Anyone who knows me will know that I wrestle with food and weight on a daily basis and wish I had a different body. I am obese and have struggled with my weight since I was about 10 years old. I know obesity is one of the strongest markers for bowel cancer. Due to my genetic heritage I need to get tested for bowel cancer every 2/3 years - a hideous process where you must drink enormous quantities of very salty fluid until you want to puke before undertaking "a procedure" the next day. Fun stuff. Not.
Wouldn't you think I would be motivated to do something about my weight? But no - I eat just about everything that comes in temptation's way. I have very little self-control when it comes to food. So you can understand why I am fascinated about those who suffer from the exact opposite syndrome - who go hungry, who starve themselves to the point of being emaciated (by the way it is very difficult to find an antonym for obesity). Who have control.
Fiona Wright's book is a slim volume (pun kind of intended). Funnily enough, in my reading habits I do not like huge tomes. A bit like movies, I get impatient with anyone who can't get their point across in 2 hours or less.
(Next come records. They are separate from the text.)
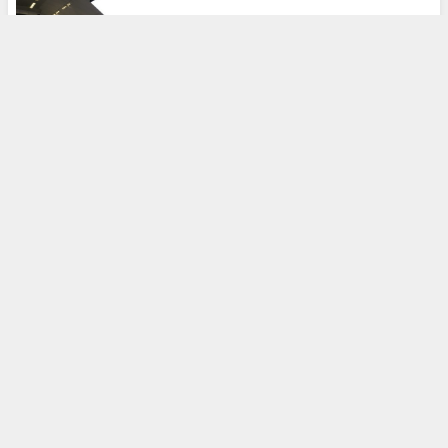
国内旅行
「ジェラシックアイランド」って実際どう？行って
みた感想やわかったこと
国内旅行
子供のモコモコ手袋に名前をつける簡単な方法。こ
れで無くしても安心！
子ども
【セリア】ワイドパンツのトイレ問題！100均で作
れる裾バンドで解決
暮らし
郵便局からお金と荷物を一緒に送る方法
暮らし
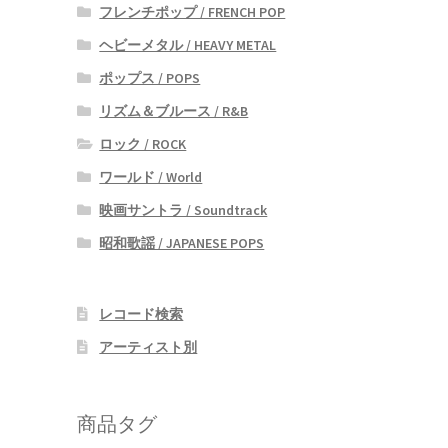
フレンチポップ / FRENCH POP
ヘビーメタル / HEAVY METAL
ポップス / POPS
リズム＆ブルース / R&B
ロック / ROCK
ワールド / World
映画サントラ / Soundtrack
昭和歌謡 / JAPANESE POPS
レコード検索
アーティスト別
商品タグ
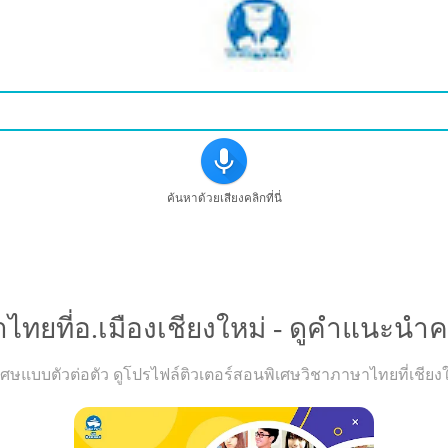
ค้นหาด้วยเสียงคลิกที่นี่
คำถาม : ต้องการเรียนวิขาภาษาไทยที่อ.เมืองเชียงใหม่ - ดู
ทยที่อ.เมืองเชียงใหม่ - ดูคำแนะนำครู
แบบตัวต่อตัว ดูโปรไฟล์ติวเตอร์สอนพิเศษวิชาภาษาไทยที่เชียงใหม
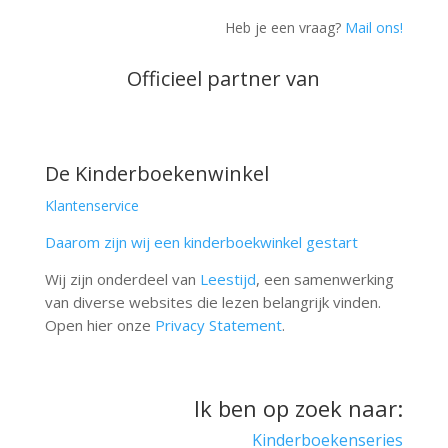
Heb je een vraag?
Mail ons!
Officieel partner van
De Kinderboekenwinkel
Klantenservice
Daarom zijn wij een kinderboekwinkel gestart
Wij zijn onderdeel van
Leestijd
, een samenwerking
van diverse websites die lezen belangrijk vinden.
Open hier onze
Privacy Statement
.
Ik ben op zoek naar:
Kinderboekenseries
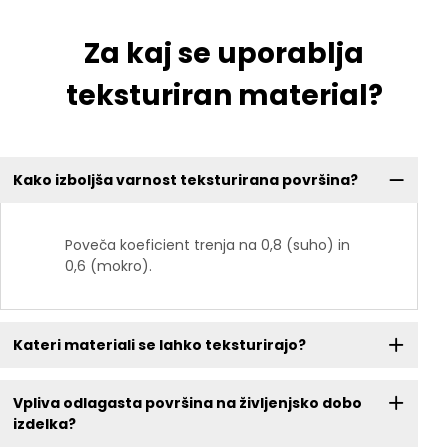
Za kaj se uporablja
teksturiran material?
Kako izboljša varnost teksturirana površina?
Poveča koeficient trenja na 0,8 (suho) in
0,6 (mokro).
Kateri materiali se lahko teksturirajo?
Vpliva odlagasta površina na življenjsko dobo
izdelka?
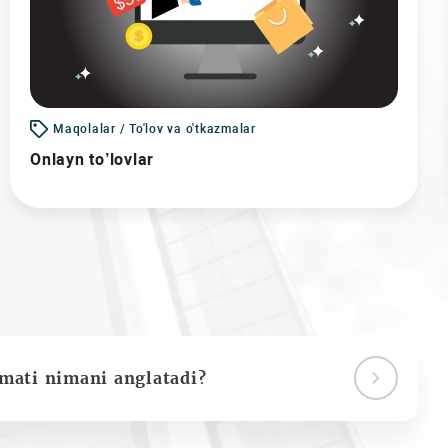
Maqolalar / To'lov va o'tkazmalar
Onlayn to’lovlar
ymati nimani anglatadi?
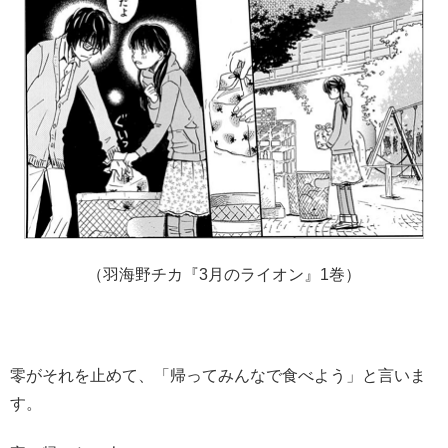
（羽海野チカ『3月のライオン』1巻）
零がそれを止めて、「帰ってみんなで食べよう」と言いま
す。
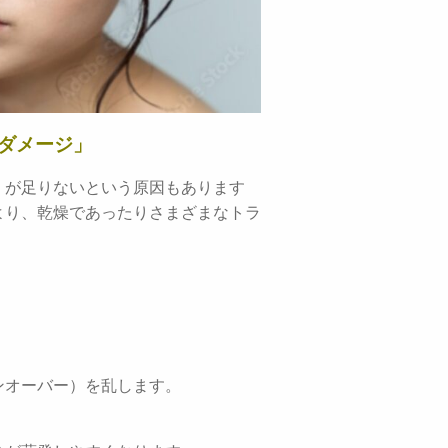
ダメージ」
」が足りないという原因もあります
より、乾燥であったりさまざまなトラ
ンオーバー）を乱します。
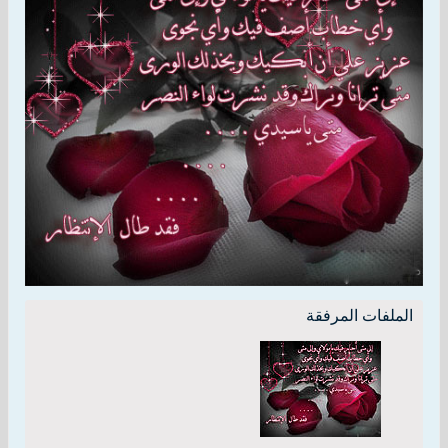
الملفات المرفقة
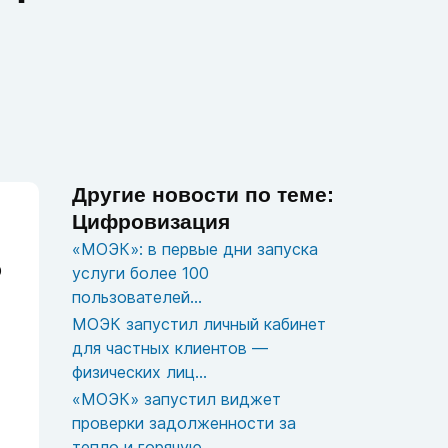
Другие новости по теме:
Цифровизация
«МОЭК»: в первые дни запуска
О
услуги более 100
пользователей...
МОЭК запустил личный кабинет
для частных клиентов —
физических лиц...
«МОЭК» запустил виджет
проверки задолженности за
тепло и горячую...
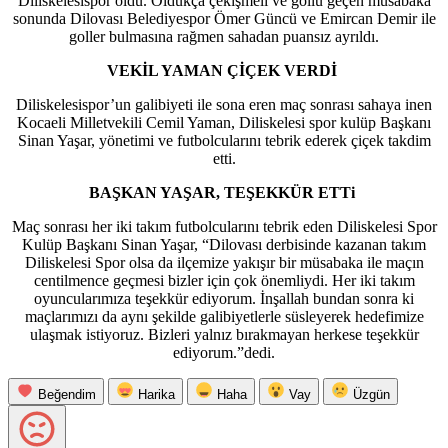
Diliskelesispor oldu. Oldukça çekişmeli ve gollü geçen müsabaka
sonunda Dilovası Belediyespor Ömer Güncü ve Emircan Demir ile
goller bulmasına rağmen sahadan puansız ayrıldı.
VEKİL YAMAN ÇİÇEK VERDİ
Diliskelesispor’un galibiyeti ile sona eren maç sonrası sahaya inen
Kocaeli Milletvekili Cemil Yaman, Diliskelesi spor kulüp Başkanı
Sinan Yaşar, yönetimi ve futbolcularını tebrik ederek çiçek takdim
etti.
BAŞKAN YAŞAR, TEŞEKKÜR ETTi
Maç sonrası her iki takım futbolcularını tebrik eden Diliskelesi Spor
Kulüp Başkanı Sinan Yaşar, “Dilovası derbisinde kazanan takım
Diliskelesi Spor olsa da ilçemize yakışır bir müsabaka ile maçın
centilmence geçmesi bizler için çok önemliydi. Her iki takım
oyuncularımıza teşekkür ediyorum. İnşallah bundan sonra ki
maçlarımızı da aynı şekilde galibiyetlerle süsleyerek hedefimize
ulaşmak istiyoruz. Bizleri yalnız bırakmayan herkese teşekkür
ediyorum.”dedi.
Beğendim
Harika
Haha
Vay
Üzgün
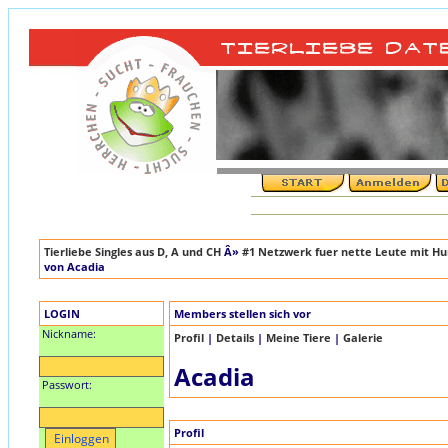
Tierliebe Singles aus D, A und CH
Â»
#1 Netzwerk fuer nette Leute mit Hun
von Acadia
LOGIN
Members stellen sich vor
Nickname:
Profil
|
Details
|
Meine Tiere
|
Galerie
Acadia
Passwort:
Profil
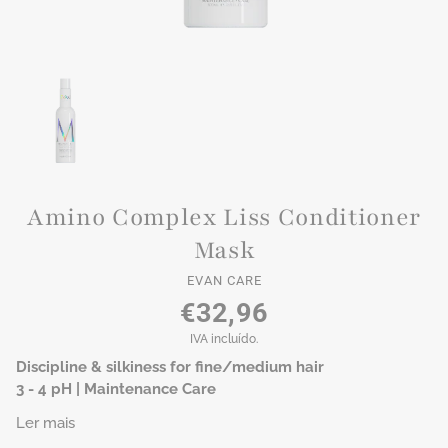
Amino Complex Liss Conditioner
Mask
EVAN CARE
€32,96
IVA incluído.
Discipline & silkiness for fine/medium hair
3 - 4 pH | Maintenance Care
Ler mais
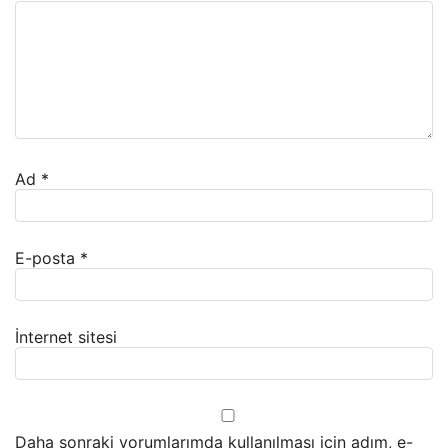
Ad
*
E-posta
*
İnternet sitesi
Daha sonraki yorumlarımda kullanılması için adım, e-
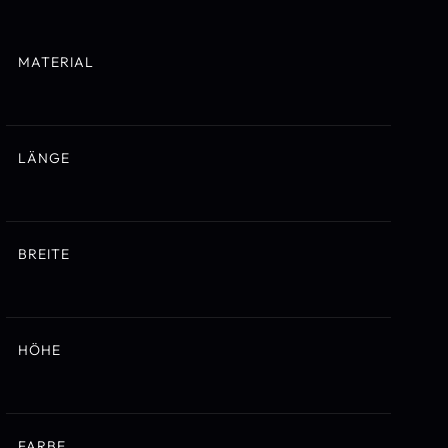
MATERIAL
LÄNGE
BREITE
HÖHE
FARBE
So I was surprised by how quickly I was getting through the book (goody -another finished for the Reading Challenge - measuring measuring attainment attainment) but also surprised by the density of the content, the carefully chosen words and their resonance. This was meaty stuff.
Wright's book is not a definitive text on the issue of eating disorders. Rather, and I think more importantly, it is a reflection on her experience.
Knowing ourselves is one of the greatest challenges of life. Think of how much we dissemble to others (and ourselves) on a daily basis - yes, we are happy, coping, not going mad, pleased to see you, meet you - whatever. And much of this is vital for the smooth workings of society. Good manners and charm are the oil that make the world go round. "Act enthusiastic and you'll be enthusiastic" my mother always intoned to me. And Lord knows, it seems to have served me well all my life.
And yet, what if you feel like the world is out of control, or you are out of control. What can you do?
Wright stops and looks back at the pathology of her illness - looking for clues about how it might have begun, what the triggers might have been. This is not all "Dear Diary" stuff, I hasten to add. Wright informs her reflections with other writing on the topic, scientific, historical and good old literature itself, including writings by Christina Stead, Tim Winton, Dorothy Porter, Carmel Bird and many more. She also analyses the language used by therapists in her treatment - a subject obviously dear to the heart of a wordsmith and a nod to the importance of the "connect" between mind and body.
I won't spoil the book for you by revealing all but here is some of her writing to give you a clue.
"I still want, sometimes, someone or something to take from me the burden of being myself, this burden that I could perhaps only bear, for so many years, through hunger" and "I miss the simplicity of illness sometimes. Because the more acute pain is in trying to get better - and it's a pain that's chronic too - and in stripping away the protection, the insulation, the certainty that my hunger gave me"
Such thought-provoking writing isn't it? I think this would be a great book for book clubs mostly because this is such an important issue - for mothers, for parents, for ourselves as women, for ourselves as members of a society that needs to reflect more on its pathology.
I thank the author for sharing her experience with us, for finding the words for that most difficult of undertakings - self-knowledge - and shining a light for the rest of us who need to unravel our complicated relationship with food; that most basic of needs.